Le elezioni del 2025: sorpresa e crollo storico

Nelle elezioni del 17 agosto 2025, il candidato presidenziale del MAS, Eduardo del Castillo, ha raccolto solo il 3,15% dei voti nei risultati preliminari, con oltre il 90% delle schede scrutinate. Nessun candidato ha raggiunto il 50% o il 40% con 10 punti di vantaggio, portando a un ballottaggio il 19 ottobre tra il centrodestrista Rodrigo Paz Pereira (32,1%) e il conservatore Jorge “Tuto” Quiroga (27%). I risultati legislativi non sono ancora definitivi, ma il crollo del consenso presidenziale suggerisce che il MAS potrebbe ottenere solo una manciata di seggi proporzionali, forse uno solo, rispetto ai 75 del 2020. La campagna di Morales per il “voto nulo” ha avuto un impatto limitato ma visibile soprattutto nel Chapare, dove i sostenitori, tra cui coltivatori di coca, temono che un governo di destra, spalleggiato dagli USA, possa reprimere la coltivazione della foglia di coca, usata localmente ma anche base per la cocaina. Nel Chapare, striscioni con “Voto nulo” sono apparsi su edifici di presunti “traditori” del MAS, e i leader locali hanno discusso di impedire campagne avversarie. Arce ha avvertito di possibili tensioni o violenze nella regione: “Lì può succedere di tutto”.

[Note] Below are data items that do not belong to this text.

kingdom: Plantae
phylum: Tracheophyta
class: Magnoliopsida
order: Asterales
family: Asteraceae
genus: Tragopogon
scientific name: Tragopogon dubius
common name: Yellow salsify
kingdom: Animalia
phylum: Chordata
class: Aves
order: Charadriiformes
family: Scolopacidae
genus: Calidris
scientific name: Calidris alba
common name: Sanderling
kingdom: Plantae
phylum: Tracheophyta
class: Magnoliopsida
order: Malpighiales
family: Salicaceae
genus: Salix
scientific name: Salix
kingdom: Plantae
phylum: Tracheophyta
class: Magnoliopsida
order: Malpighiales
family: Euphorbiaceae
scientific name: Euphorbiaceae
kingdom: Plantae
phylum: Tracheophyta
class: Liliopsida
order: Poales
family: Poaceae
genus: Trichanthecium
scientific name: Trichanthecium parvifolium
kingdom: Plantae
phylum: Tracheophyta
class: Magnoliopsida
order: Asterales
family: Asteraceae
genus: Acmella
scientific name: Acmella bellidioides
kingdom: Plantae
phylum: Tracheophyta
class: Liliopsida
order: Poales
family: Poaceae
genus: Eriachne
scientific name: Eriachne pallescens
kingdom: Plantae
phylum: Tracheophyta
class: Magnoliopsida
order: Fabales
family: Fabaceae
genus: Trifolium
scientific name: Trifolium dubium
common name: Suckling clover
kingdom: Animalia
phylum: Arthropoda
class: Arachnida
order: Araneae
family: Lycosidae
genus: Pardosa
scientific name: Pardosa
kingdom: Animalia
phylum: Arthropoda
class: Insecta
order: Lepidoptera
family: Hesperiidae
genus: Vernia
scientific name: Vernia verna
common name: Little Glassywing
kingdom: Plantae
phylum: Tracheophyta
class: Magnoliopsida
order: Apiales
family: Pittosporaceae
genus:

Che ne sarà della Bolivia?

La disfatta del MAS segna la fine di un’era socialista in Bolivia, parte di un’ondata di destra in America Latina, con le vittorie recenti di Javier Milei in Argentina o Daniel Noboa in Ecuador, per dirne solo un paio. Il prossimo governo dovrà affrontare sfide immense: stabilizzare l’economia, attrarre investimenti stranieri, gestire le risorse di litio, cruciali per la transizione energetica globale, e affrontare il malcontento sociale. La frammentazione della sinistra, con Morales che ancora mantiene influenza dalla sua roccaforte, potrebbe generare instabilità, soprattutto se le sue minacce di mobilitazione si concretizzassero. Per le comunità indigene e i ceti popolari, che hanno beneficiato per anni delle politiche sociali del MAS, il futuro è incerto. La Bolivia, un tempo modello socialista, quale strada sceglierà per la propria prosperità?